March 18, 2008

Global Warming, a Piece to a Larger Puzzle


Global Warming has become a hot button issue over the last few years. A vision of huge hurricanes, ice sheet loss, and extreme drought are brought up frequently in the media as the true story of global warming. But to truly understand global warming we must analyze it through the larger scope of climate change, because it is only one mechanism at work in large machine which drives the world's atmosphere.

In 1993 a paper came out detailing how radiation from the sun had decreased by 0.33% yearly from 1967-1986 (Stanhill and Moreshet). This was a little understood phenomena and in the past 15 years has been dubbed "global dimming". Global dimming has the opposite effect of global warming. As pollutants such as Sulphur Dioxide, soot, and ash are released in the air they collect with clouds causing a dense mass to form and reflect much of the suns light.

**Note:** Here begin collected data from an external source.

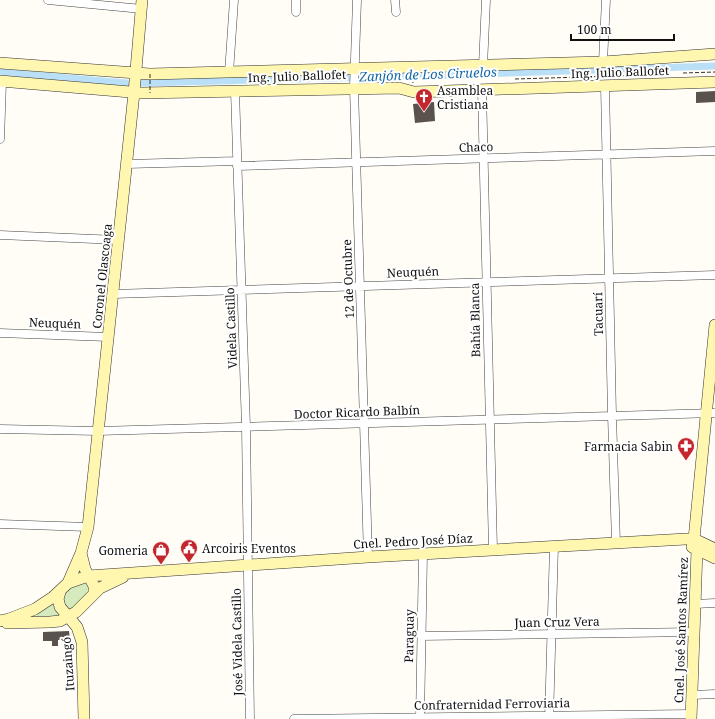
<svg xmlns="http://www.w3.org/2000/svg" width="715" height="719" viewBox="0 0 715 719" font-family="'Noto Serif',serif">
<style>
.green{fill:#d5ebbd}
.lines{fill:none;stroke-linecap:round;stroke-linejoin:round}
.canal{stroke:#b9e0f7;stroke-width:7}
.building{fill:#5a524d}
.street-casing{stroke:#444;stroke-width:9}
.secondary-casing{stroke:#333;stroke-width:12}
.path{stroke:#333;stroke-width:1;stroke-dasharray:4 2;stroke-linecap:butt}
.street{stroke:#fff;stroke-width:8}
.secondary{stroke:#fff6b0;stroke-width:11}
.path-bridge{stroke:#333;stroke-width:1;stroke-dasharray:4 2;stroke-linecap:butt}
.labels{text-anchor:middle;dominant-baseline:central;stroke-width:4;stroke-linejoin:round;paint-order:stroke}
.street-label{font-size:12px;fill:#111;stroke:#fff}
.poi-label{font-size:12px;fill:#111;stroke:#fff;text-anchor:start}
.water-label{font-size:13px;font-style:italic;fill:#1768a6;stroke:#fff}
</style>
<rect width="100%" height="100%" fill="#fffdf5"/>
<path class="green" d="M 82,581 L 88,583 L 89,593 L 72,610 L 68,609 L 62,603 L 64,592 Z
M 54,601 L 56,611 L 60,616 L 22,618 Z"/>
<g class="lines">
<path class="canal" d="M 0,72 L 126,83
M 142,83 L 450,75 L 715,66"/>
</g>
<path class="building" d="M 715,91 L 715,102 L 696,103 L 696,92 Z
M 434,102 L 435,121 L 415,123 L 413,104 Z
M 69,631 L 70,640 L 58,640 L 58,646 L 52,646 L 52,641 L 43,641 L 43,632 Z"/>
<g class="lines">
<g class="street-casing">
<path id="street" d="M 48,0 L 142,9
M 357,0 L 354,88 L 368,557
M 395,0 L 396,12
M 296,12 L 296,0
M 603,62 L 606,0
M 483,66 L 486,0
M 229,73 L 234,0
M 605,86 L 612,415 L 616,543
M 482,90 L 493,550
M 235,91 L 246,427 L 250,719
M 0,139 L 2,82
M 127,164 L 237,161
M 237,166 L 715,151
M 0,235 L 118,240
M 113,294 L 715,275
M 0,333 L 108,337
M 0,429 L 98,431 L 715,413
M 0,524 L 88,527
M 695,604 L 715,603
M 421,636 L 694,632
M 692,695 L 715,694
M 294,719 L 691,714
M 420,719 L 423,554
M 549,719 L 554,546"/>
</g>
<g class="secondary-casing">
<path id="secondary" d="M 0,63 L 150,74 L 603,62 L 715,54
M 0,81 L 142,93 L 399,88 L 414,92 L 446,91 L 715,82
M 692,547 L 715,558
M 81,553 L 85,569 L 94,586 L 94,593
M 68,583 L 81,553 L 88,527 L 134,93 L 142,0
M 60,592 L 58,599 L 60,607 L 77,627 L 82,642 L 84,719
M 0,621 L 9,619 L 35,609 L 53,597 L 68,583 L 88,576 L 368,557 L 686,539 L 694,539 L 715,549
M 7,623 L 50,622 L 60,621 L 76,612 L 100,588 L 123,577
M 691,719 L 697,550 L 694,543 L 694,539 L 715,325"/>
</g>
<path class="path" d="M 683,73 L 715,72
M 412,76 L 413,83
M 515,79 L 650,75"/>
<use href="#street" class="street"/>
<use href="#secondary" class="secondary"/>
<path class="path-bridge" d="M 150,74 L 150,93"/>
</g>
<defs>
<g id="church-pin" transform="scale(0.9)"><path d="M0 17L-7.5 6A9.5 9.5 0 1 1 7.5 6Z" fill="#c4262e" stroke="#fff"/><path d="M-1.2-6h2.4v3.5h3.3v2.4h-3.3V6h-2.4V-.1h-3.3v-2.4h3.3Z" fill="#fff"/></g>
<g id="pharmacy-pin" transform="scale(0.9)"><path d="M0 17L-7.5 6A9.5 9.5 0 1 1 7.5 6Z" fill="#c4262e" stroke="#fff"/><path d="M-2-6h4v4h4v4h-4v4h-4v-4h-4v-4h4Z" fill="#fff"/></g>
<g id="civic-pin" transform="scale(0.9)"><path d="M0 17L-7.5 6A9.5 9.5 0 1 1 7.5 6Z" fill="#c4262e" stroke="#fff"/><path d="M-.6-6.5H3V-4.5H.6V-3L4-1V1h2V6H-6V1h2V-1L-.6-3ZM-1.2 2.5V6h2.4V2.5Z" fill="#fff"/></g>
<g id="shop-pin" transform="scale(0.9)"><path d="M0 17L-7.5 6A9.5 9.5 0 1 1 7.5 6Z" fill="#c4262e" stroke="#fff"/><path d="M-5-2.5h2.3a2.7 3.5 0 0 1 5.4 0H5L5.5 6h-11ZM-1.5-2.5h3a1.5 2.3 0 0 0-3 0Z" fill="#fff"/></g>
</defs>
<g fill-rule="evenodd">
<use href="#church-pin" x="424" y="97"/>
<use href="#pharmacy-pin" x="686" y="446"/>
<use href="#civic-pin" x="189" y="548"/>
<use href="#shop-pin" x="161" y="550"/>
</g>
<g class="labels">
<g class="street-label">
<text transform="translate(620 72) rotate(-2)">Ing. Julio Ballofet</text>
<text transform="translate(297 76) rotate(-2)">Ing. Julio Ballofet</text>
<text transform="translate(476 147) rotate(-2)">Chaco</text>
<text transform="translate(413 272) rotate(-2)">Neuquén</text>
<text transform="translate(102 276) rotate(-84)">Coronel Olascoaga</text>
<text transform="translate(348 279) rotate(-92)">12 de Octubre</text>
<text transform="translate(598 314) rotate(-91)">Tacuarí</text>
<text transform="translate(475 320) rotate(-91)">Bahía Blanca</text>
<text transform="translate(55 323) rotate(2)">Neuquén</text>
<text transform="translate(231 328) rotate(-92)">Videla Castillo</text>
<text transform="translate(357 412) rotate(-2)">Doctor Ricardo Balbín</text>
<text transform="translate(413 541) rotate(-3)">Cnel. Pedro José Díaz</text>
<text transform="translate(557 622) rotate(-1)">Juan Cruz Vera</text>
<text transform="translate(681 630) rotate(-88)">Cnel. José Santos Ramírez</text>
<text transform="translate(409 636) rotate(-89)">Paraguay</text>
<text transform="translate(237 642) rotate(-91)">José Videla Castillo</text>
<text transform="translate(68 664) rotate(-94)">Ituzaingó</text>
<text transform="translate(492 704) rotate(-1)">Confraternidad Ferroviaria</text>
</g>
<g class="poi-label">
<text x="437" y="90">Asamblea<tspan x="437" dy="14">Cristiana</tspan></text>
<text x="673" y="446" text-anchor="end">Farmacia Sabin</text>
<text x="202" y="548">Arcoiris Eventos</text>
<text x="148" y="550" text-anchor="end">Gomeria</text>
</g>
<g class="water-label">
<text transform="translate(428 74) rotate(-2)">Zanjón de Los Ciruelos</text>
</g>
</g>
<path d="M571 34v6h103v-6" fill="none" stroke="#111111" stroke-width="2"/>
<text x="577" y="34" font-size="12" fill="#111111" stroke="#ffffff" stroke-width="3" paint-order="stroke">100 m</text>
</svg>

This in turn causes the oceans to cool a bit and changes weather patterns.


A large effect of this was seen in the 1990's in Africa as the waters which regularly evaporated from the Northern Atlantic and brought upon the rainy season on the Sahel in Northern Africa disappeared. In a January 15, 2005 BBC documentary titled Horizon a chilling conclusion was offered: "what came out of our exhaust pipes and power stations [from Europe and North America] contributed to the deaths of a million people in Africa, and afflicted 50 million more" with hunger and starvation.

Scientists believe that Asia may be hit soon with effects from dimming. Every year the Indian subcontinent and Southeast Asia receive nourishing rains from a "monsoon season". If the evaporative mechanisms which produce these rains are altered the irrigation and sustenance of not only farming ventures but wildlife reserves may be threatened.


Another mechanism affecting dimming is called the "Contrail Effect" where the "condensation trails" of jets are leaving behind remnants that form cirrus clouds which block sunlight but also trap heat. Studies have shown that contrails from just six aircraft can expand to shroud some 7,700 square miles. Just after September 11, 2001 scientists had an opportunity of a lifetime to study the contrail effect as all commercial flights were grounded due to the terrorist attacks. During those three days that commercial aircraft were grounded the days had become warmer and the nights cooler, with the overall range greater by about two degrees Fahrenheit. David Travis of the University of Wisconsin-Whitewater and two colleagues measured the differences and say the results suggest "that contrails can suppress both daytime highs (by reflecting sunlight back to space) and nighttime lows (by trapping radiated heat)."

In skies usually crosshatched with condensation trails, the only contrails seen in this image from September 12, 2001, were left by the plane returning President Bush to Washington from Nebraska and several escort fighters (image credit: NASA).

In this true-color satellite image shot above northwestern Europe, the contrast between skies with contrails and those without offers a striking sense of the influence these pseudo clouds might have on regional climate.

This phenomena of global dimming is not the hot new issue or the latest thinking about global climate change, it is simply a cog in the understanding of how our climate is shaped and what we are doing to alter its natural cycles. This is the same way we should consider global warming. Everything we throw into the atmosphere is going to have a different effect with secondary and tertiary cascading effects which we may not understand for another 20 years. There are going to be mechanisms discovered which will shift the way we think about global warming and dimming, and that in turn will shape what we know about climate.

Fire and brimstone fear induction should stop now. This is something that is serious and with enough research our scientists will begin to understand the complex workings of our climate. But it is important to realize that we are affecting the world around us and that everyone, whether you are rich or poor, or republican or democrat, needs to agree that right now the Earth provides for us very well and we have to make an effort to maintain our relationship with that equilibrium or be forced to adapt when our safety net of normality is shifted. The reality is that the public needs to be aware that we may face a global crisis very soon because of our interaction with the planet, for millions of years the Earth has shielded our fragile bodies from the harshest of conditions and let us tread on favorable ground. But now we must show the same respect and care that has been given to us, we are a powerful force with the overreaching ability to manipulate and alter our surroundings. Attention must be paid to how we tread and our minds must be open to new discoveries and a shift in the way we think.